TRY IT —
In duplicating the lines below, keep every word unchanged and drop the pictures.

STORED DATA —
▼

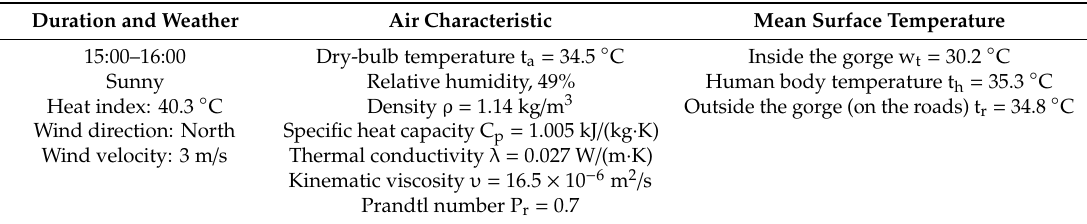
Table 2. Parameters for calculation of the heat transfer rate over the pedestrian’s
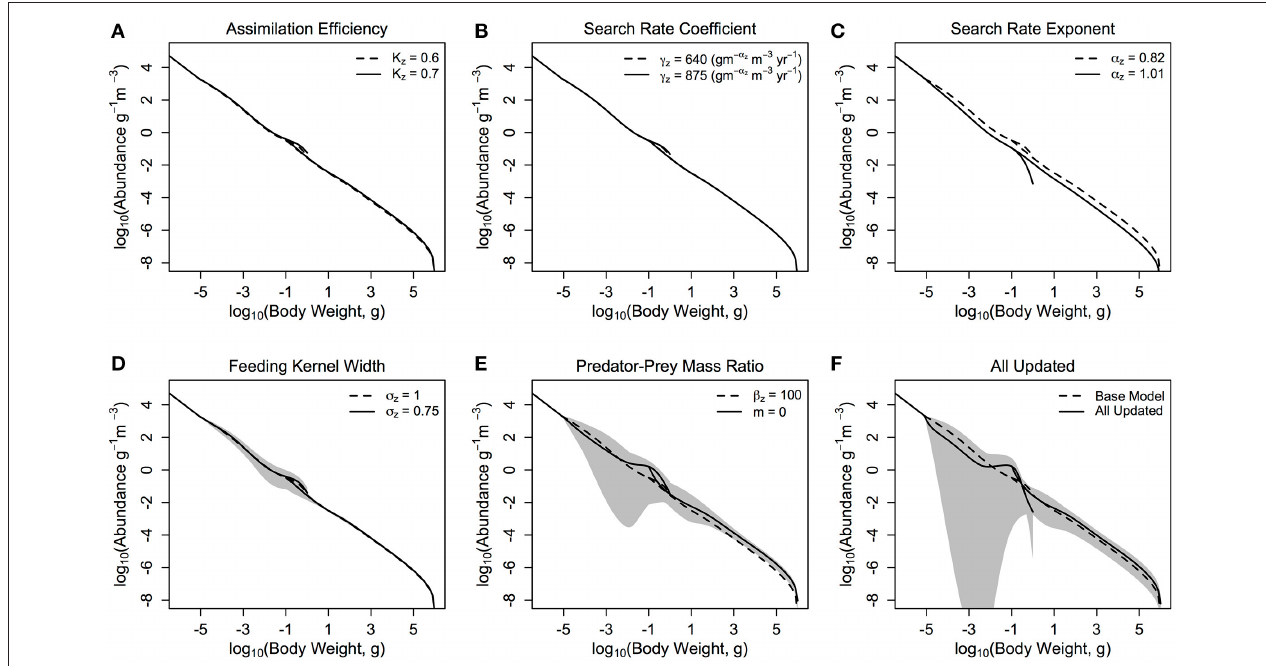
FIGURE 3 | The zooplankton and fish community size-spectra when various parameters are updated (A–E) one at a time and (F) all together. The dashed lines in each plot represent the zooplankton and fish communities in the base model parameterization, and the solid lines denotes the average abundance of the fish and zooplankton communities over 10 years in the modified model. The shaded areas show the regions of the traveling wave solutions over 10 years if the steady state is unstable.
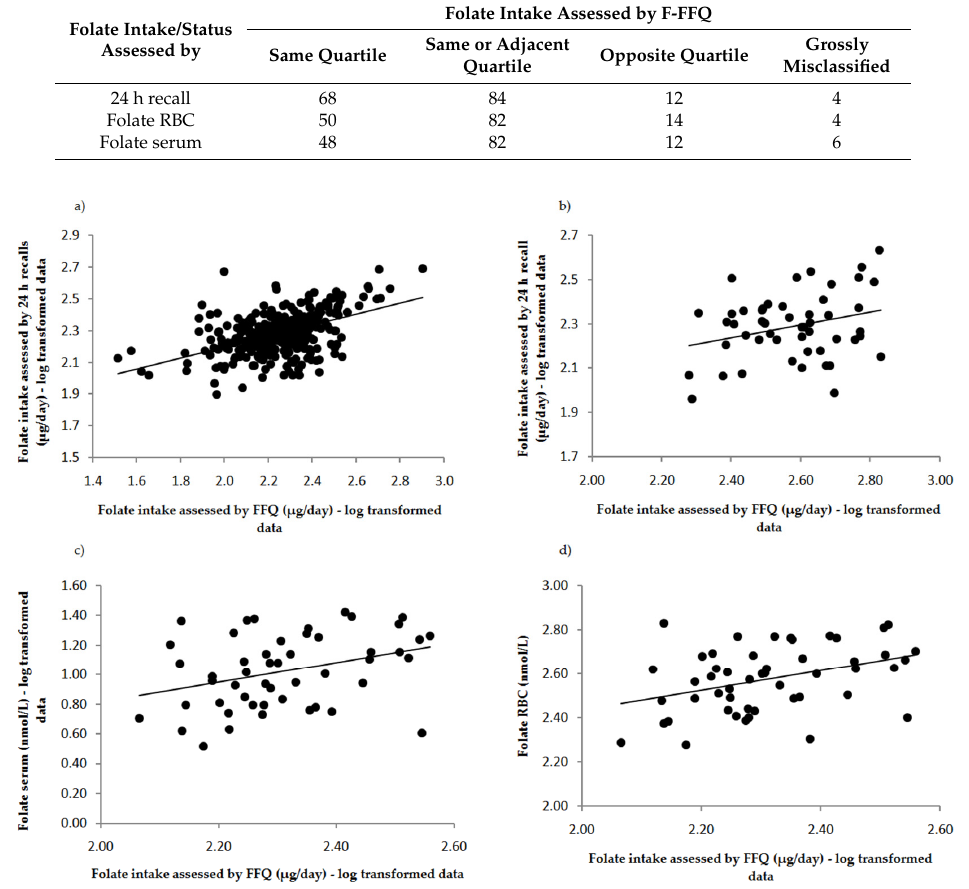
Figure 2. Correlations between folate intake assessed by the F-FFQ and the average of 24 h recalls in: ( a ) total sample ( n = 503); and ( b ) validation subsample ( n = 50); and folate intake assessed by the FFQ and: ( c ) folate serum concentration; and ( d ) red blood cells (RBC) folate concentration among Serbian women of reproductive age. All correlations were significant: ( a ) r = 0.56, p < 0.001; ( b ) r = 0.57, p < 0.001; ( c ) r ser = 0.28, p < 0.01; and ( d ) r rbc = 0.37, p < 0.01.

▲

RESULT OF THE EXERCISE —
Table 2. Parameters for calculation of the heat transfer rate over the pedestrian’s
FIGURE 3 | The zooplankton and fish community size-spectra when various parameters are updated (A–E) one at a time and (F) all together. The dashed lines in each plot represent the zooplankton and fish communities in the base model parameterization, and the solid lines denotes the average abundance of the fish and zooplankton communities over 10 years in the modified model. The shaded areas show the regions of the traveling wave solutions over 10 years if the steady state is unstable.
Figure 2. Correlations between folate intake assessed by the F-FFQ and the average of 24 h recalls in: ( a ) total sample ( n = 503); and ( b ) validation subsample ( n = 50); and folate intake assessed by the FFQ and: ( c ) folate serum concentration; and ( d ) red blood cells (RBC) folate concentration among Serbian women of reproductive age. All correlations were significant: ( a ) r = 0.56, p < 0.001; ( b ) r = 0.57, p < 0.001; ( c ) r ser = 0.28, p < 0.01; and ( d ) r rbc = 0.37, p < 0.01.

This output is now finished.